Definitely not a quick read or a quick solution, and certainly not a How To book in the sense of giving you TradeStation or UltiManager printouts to try to replicate at home. Instead, Trading With the Odds is an idea book, almost terse in its highly focused thesis. It is a make-you-think book, not for whiners or week-end warriors but for serious players who will do any amount of work to develop an edge in trading.

Probability is both a narrative thesis and working paradigm in Trading With the Odds: it is an interpretive approach for ordering the uncertainty at the right-hand side of the chart. If you know the pain of seeing weeks of careful system-building dissolve during walk-forward testing as parameters shift over time, you will be receptive to Ms. Kase's message. Her goal is a self-adapting method.

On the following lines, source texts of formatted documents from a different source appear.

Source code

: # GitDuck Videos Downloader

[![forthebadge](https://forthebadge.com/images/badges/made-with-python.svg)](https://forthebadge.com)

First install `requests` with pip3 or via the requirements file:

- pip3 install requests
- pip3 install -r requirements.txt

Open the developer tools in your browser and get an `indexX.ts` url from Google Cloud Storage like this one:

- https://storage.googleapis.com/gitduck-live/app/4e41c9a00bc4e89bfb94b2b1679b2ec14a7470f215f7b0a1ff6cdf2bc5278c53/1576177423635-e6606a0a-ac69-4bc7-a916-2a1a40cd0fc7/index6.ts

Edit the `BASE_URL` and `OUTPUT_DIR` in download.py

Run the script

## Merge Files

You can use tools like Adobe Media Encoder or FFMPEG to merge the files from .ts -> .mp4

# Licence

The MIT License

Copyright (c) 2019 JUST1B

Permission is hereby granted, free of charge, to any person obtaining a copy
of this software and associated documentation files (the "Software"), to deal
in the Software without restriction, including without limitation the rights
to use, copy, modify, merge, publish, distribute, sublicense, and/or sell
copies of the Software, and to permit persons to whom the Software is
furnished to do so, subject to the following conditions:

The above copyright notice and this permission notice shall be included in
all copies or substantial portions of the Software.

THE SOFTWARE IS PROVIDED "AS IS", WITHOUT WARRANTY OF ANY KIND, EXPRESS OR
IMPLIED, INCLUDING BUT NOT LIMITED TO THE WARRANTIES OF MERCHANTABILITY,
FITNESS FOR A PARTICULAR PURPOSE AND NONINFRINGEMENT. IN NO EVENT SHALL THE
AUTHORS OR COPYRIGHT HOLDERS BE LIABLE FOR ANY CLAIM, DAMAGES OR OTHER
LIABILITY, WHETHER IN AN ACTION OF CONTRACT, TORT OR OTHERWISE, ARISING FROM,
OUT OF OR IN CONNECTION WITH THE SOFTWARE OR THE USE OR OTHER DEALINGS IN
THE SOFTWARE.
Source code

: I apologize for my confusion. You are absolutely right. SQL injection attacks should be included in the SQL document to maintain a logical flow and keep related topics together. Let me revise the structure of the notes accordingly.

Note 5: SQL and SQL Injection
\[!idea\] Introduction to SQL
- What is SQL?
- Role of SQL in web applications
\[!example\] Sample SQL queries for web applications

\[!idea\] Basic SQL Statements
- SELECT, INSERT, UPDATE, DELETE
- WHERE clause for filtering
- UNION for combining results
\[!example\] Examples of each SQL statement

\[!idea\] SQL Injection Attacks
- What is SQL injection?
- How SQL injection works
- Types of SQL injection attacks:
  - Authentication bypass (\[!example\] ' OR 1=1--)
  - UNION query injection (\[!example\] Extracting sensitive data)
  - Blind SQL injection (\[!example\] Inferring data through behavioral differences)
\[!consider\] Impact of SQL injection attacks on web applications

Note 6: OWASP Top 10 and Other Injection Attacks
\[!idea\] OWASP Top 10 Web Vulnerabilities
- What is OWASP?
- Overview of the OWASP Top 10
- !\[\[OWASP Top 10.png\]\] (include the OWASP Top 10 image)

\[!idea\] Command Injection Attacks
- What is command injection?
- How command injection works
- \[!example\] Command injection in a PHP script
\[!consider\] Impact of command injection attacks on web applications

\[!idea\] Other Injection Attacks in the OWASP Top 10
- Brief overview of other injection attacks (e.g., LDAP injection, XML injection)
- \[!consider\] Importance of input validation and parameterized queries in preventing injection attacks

Expect to see familiar topics from a fresh point of view: volatility, range, filters, set-up and entry criteria, oscillators. Add to that some intellectual property from Ms. Kase's proprietary systems: a practical guide for using Elliott Wave Theory in forecasting; screening trades in a different time-frame from actual trading, then fine-tuning entries in yet another time-frame, all part of a concept of time diversification in a single market; synthetic bars; and ideas about the skew of volatility and the applications of stochastic processes and random walk theory.

Trading With the Odds is not recommended as a beginner's book, because beginners need small steps with lots of nurturing along the way. Ms. Kase takes big strides down a narrow path with scarcely a backward glance (save for the handy tutorials and sidebars), which is sure to leave many students out-of-breath and far behind. The challenge is well worth it, however, and certainly worth the price of the book. The best traders make their own decisions, solve their own problems and develop their own strategies, so it follows that the best text books for some students are those that help them ask better questions. Trading With the Odds is one of those books.

Thin But Not Concise3
...

As the book progresses, many interesting and educational points are given to the reader, such as Time Diversificaton and a solid manner of choosing the different time frames to be studied. I also liked the forecasting grid and the comparing of various time frames to improve forecasting as well as the synthetic bars. However, the meat and potatoes of the book are the mathematics used in the indicators which she never fully divulges. She hints at them with statements such as "The RWI, with our correction, forms the basis for the mathematics used in calculating the Kase PeakOscillator (p90)." Now I think I have been able to piece together this oscillator but many readers I fear will be left short thinking they were left one dune in front of the oasis and still in the desert.

The same process continues in the chapter entitled Using Statistics to Find Optimal Stop: Kase's Adaptive Dev-Stop. We are given great instructions on how to use this indicator, it is just too bad we cannot code for it or actually use it without purchasing the indicators from a vendor.

So the last part of the book is Walking Through Trades, an interesting peak into trading the processes we have previosuly been learning. Their application though is contingent upon purchasing the indicators. And for my favorite part, "This represents a total gain of .5715 on this 2/3 and a net overall gain of $1.43 million on the overall strategy." Of course that is assuming an average trade size of 250 contracts!!

So now I have answered my question I think, this book is probably written as a counterpart to her indicators for professional corporate traders with an attempt to make it relevant to the common trader. So as a book that stands alone I am forced to give it 2.5 stars, but as an instruction manual to using her indicators, I would probably score it much higher.